A friend of #ifdef is #ifndef, notice the n. This is just the opposite of #ifdef, it only includes things if the given codeword is not defined. This is widely used when writing header files, which we talked about with the #include directive. The issue is when you are trying to compile together multiple source files that each #include the same header file. If the header file is included more than once, than anything declared in it will be declared more than once, which is illegal in C++, and the compiler will tell you so (very cryptically, usually). It's a common problem, too, because each source file may need functions of other things declared in a common header file. Even worse is header files can include other header files, so even if you two source files don't directly #include any of the same header files, the files they include (or the ones they include, etc...) might.

The way to avoid problems here is to use a preprocessor flag to keep track of whether or not a files has been included, and then only include it if it hasn't.

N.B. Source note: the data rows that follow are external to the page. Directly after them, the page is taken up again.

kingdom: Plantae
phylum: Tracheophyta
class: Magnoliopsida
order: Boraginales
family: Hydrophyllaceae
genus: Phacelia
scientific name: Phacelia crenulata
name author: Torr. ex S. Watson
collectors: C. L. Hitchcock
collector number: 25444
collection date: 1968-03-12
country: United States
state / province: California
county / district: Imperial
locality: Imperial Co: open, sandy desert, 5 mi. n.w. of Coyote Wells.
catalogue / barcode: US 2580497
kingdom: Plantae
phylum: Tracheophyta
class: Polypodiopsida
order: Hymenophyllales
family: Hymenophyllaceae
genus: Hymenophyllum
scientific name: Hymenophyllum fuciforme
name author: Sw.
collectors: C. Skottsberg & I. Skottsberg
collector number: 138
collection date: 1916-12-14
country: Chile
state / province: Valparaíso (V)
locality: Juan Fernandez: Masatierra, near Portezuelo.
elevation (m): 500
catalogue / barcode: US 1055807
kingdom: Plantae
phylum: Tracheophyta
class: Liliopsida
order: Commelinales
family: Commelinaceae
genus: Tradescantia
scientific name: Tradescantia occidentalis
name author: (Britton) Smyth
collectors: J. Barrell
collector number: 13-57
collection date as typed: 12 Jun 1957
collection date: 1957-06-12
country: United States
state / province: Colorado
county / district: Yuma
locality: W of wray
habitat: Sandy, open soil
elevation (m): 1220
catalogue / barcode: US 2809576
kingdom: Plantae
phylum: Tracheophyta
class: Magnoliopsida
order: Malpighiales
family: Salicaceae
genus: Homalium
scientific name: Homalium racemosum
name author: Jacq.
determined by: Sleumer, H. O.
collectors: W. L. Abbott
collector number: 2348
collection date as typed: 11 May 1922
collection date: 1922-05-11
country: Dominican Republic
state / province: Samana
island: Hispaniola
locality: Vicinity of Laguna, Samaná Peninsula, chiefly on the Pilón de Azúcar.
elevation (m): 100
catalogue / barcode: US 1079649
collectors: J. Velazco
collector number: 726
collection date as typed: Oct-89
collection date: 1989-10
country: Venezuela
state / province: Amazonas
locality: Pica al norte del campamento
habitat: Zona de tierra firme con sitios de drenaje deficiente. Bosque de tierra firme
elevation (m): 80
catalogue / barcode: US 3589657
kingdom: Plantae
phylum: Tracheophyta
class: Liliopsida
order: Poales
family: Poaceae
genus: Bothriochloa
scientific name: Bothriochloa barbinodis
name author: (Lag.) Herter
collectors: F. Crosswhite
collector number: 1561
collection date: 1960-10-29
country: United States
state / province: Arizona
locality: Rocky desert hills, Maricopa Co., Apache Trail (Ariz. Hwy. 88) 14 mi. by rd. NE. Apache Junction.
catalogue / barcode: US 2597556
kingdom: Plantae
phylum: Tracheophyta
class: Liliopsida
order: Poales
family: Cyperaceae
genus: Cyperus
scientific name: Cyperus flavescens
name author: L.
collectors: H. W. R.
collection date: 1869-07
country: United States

Alternatively, and more simply, we can wrap the contents of the entire header file in a #ifndef and a #endif so that if it's already been included, it will still be included again, but it will be completely empty this time. The common style looks something like this:

//Only include this header file if this flag isn't set
#ifndef MY_HEADER_FILE_INCLUDED
 
//Set the flag the first time it's included, so we don't include it again.
#define MY_HEADER_FILE_INCLUDED
 
// This is where all the actual contents of the header file goes...
 
//At the end of the file, we have to terminate the #ifndef
#endif
 

Note that the codeword for the flag, MY_HEADER_FILE_INCLUDED, in this case, should include the actual name of the header file in it, so that each header file has a different flag.